Como un presagio, los pájaros de este Aviario picotean mordiendo al viento. Pareciera que el alma se les sale del cuerpo. Anuncian con aliento muy fuerte el vendaval. El aire es el medio propio de quienes vuelan; también de los olores, del color y de las vibraciones, esas hebras invisibles que se enredan entre el cielo y la tierra. Me formo en la cabeza un mapa que traza la historia de los pájaros de Julieta. Hay nidos y casas a medio hacer que me recuerdan eso que dijo Damaris, otra que voló desde las orillas de una isla del norte.
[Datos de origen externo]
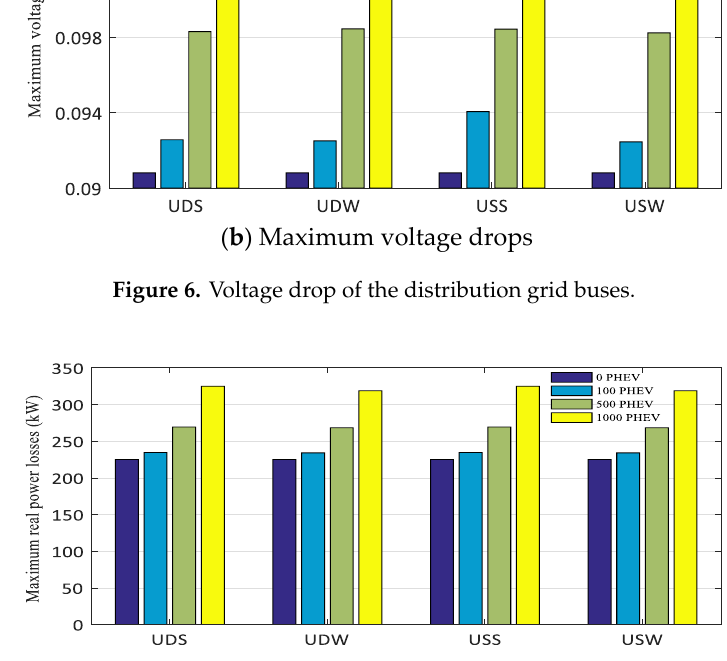
Figure 7. Maximum total active power losses in the distribution grid lines.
Me lo repito bien bajito, como un secreto o una maldición: “En el hueco/ de la mano/ como un pájaro/ el miedo hace/ su pequeño nido.” [1]
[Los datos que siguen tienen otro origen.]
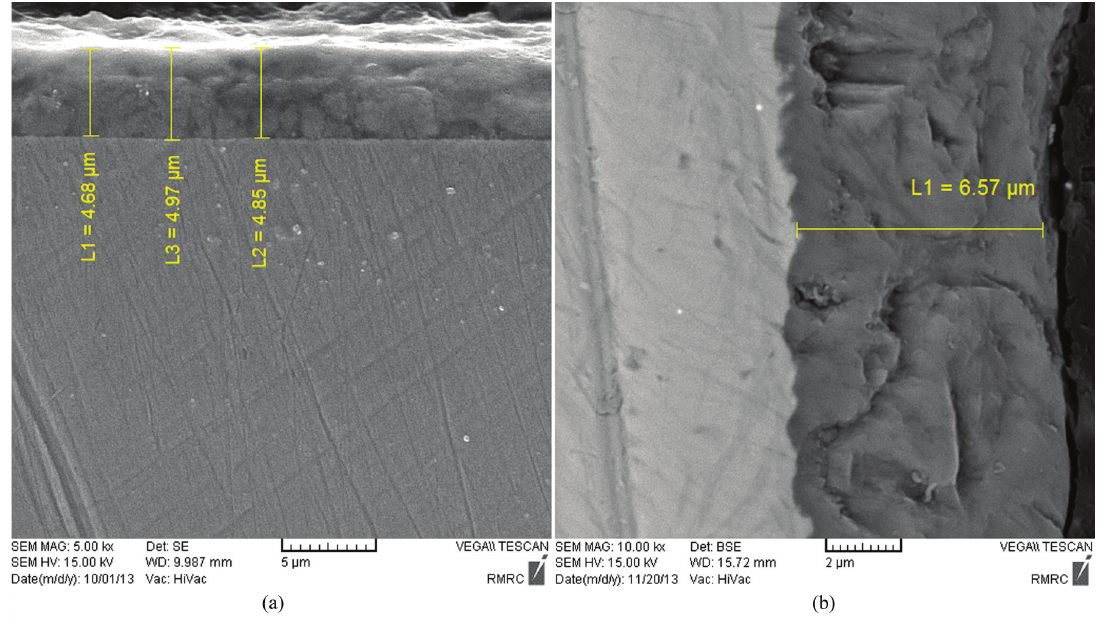
Figure 4. SEM images of deposited TiCN thin films for CH4/ (CH4+N2) gas flow ratio a)66%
Entonces, con los dedos torcidos, abro mi mano e imagino la trayectoria sobre este mapa que marca el punto de despegue. Es un nido que no vuelve a dar abrigo. Sus esquinas están podridas de cloro y sangre seca. Miro por las ventanas de estos nidales y se repiten las imágenes: alas rotas, el rostro moribundo de un mirlo, la caja vacía de su pecho. Oculta bajo los bordes oscurecidos de los árboles, se escucha, como un chirrido ensordecedor, la invocación a cortar las arterias, a quebrarse la espalda, para llegar así a la médula del dolor. “Si emprendes el vuelo/ mi casa se abrirá en dos” (19), anuncia el chirrido. Desde la cima de los árboles negros, pájaros con pecho de fuego levitan sobre tierra-vereda-calles. “Cuando dejemos de ser gorriones/ vamos a quemar las nubes” (13), dicen. De esta manera, el mapa también se quema. Alienta el vuelo de esta ave migratoria y su pecho va trazando la herida ascendente. Desde ahí, la memoria mana con la fluidez de la sangre.
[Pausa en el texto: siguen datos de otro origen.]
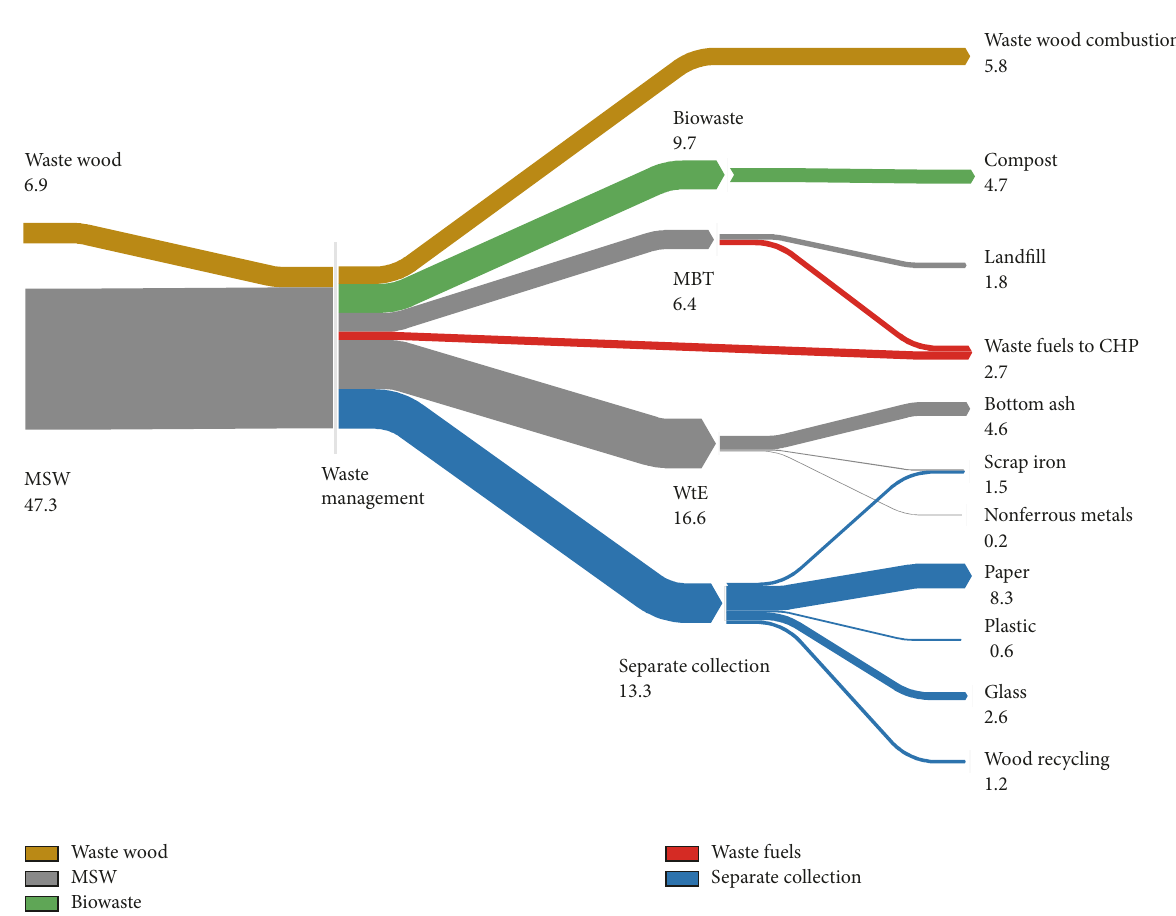
Figure 2: Flows of MSW in Germany (numerical data in 10 6 Mg from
Me acuerdo del nido de la colibrí en la montaña. Antes de dormir, me contaba de otros pájaros con cara de humanidad. Tue-tue tue-tue, cantan lejos de las alturas. Les escucho por entre la bruma costera. Anuncian augurios en un lenguaje atravesado por el viento y la humedad. La sangre escurre. Me acuerdo otra vez de un pajarito en los pasillos de un edificio viejo. Me acuerdo de esta estrategia de vuelo, del aire como casa, cruzada en cada ojo de viento por la escritura. Me acuerdo de pequeñas aves que cantaban canciones de adolescentes. Me acuerdo que, enfrentadas a las imágenes, al fin estábamos rotas y las jaulas también.
Las Cruces, 25 de enero de 2020
[1] Del poema “En la casa del miedo”, de Damaris Calderón.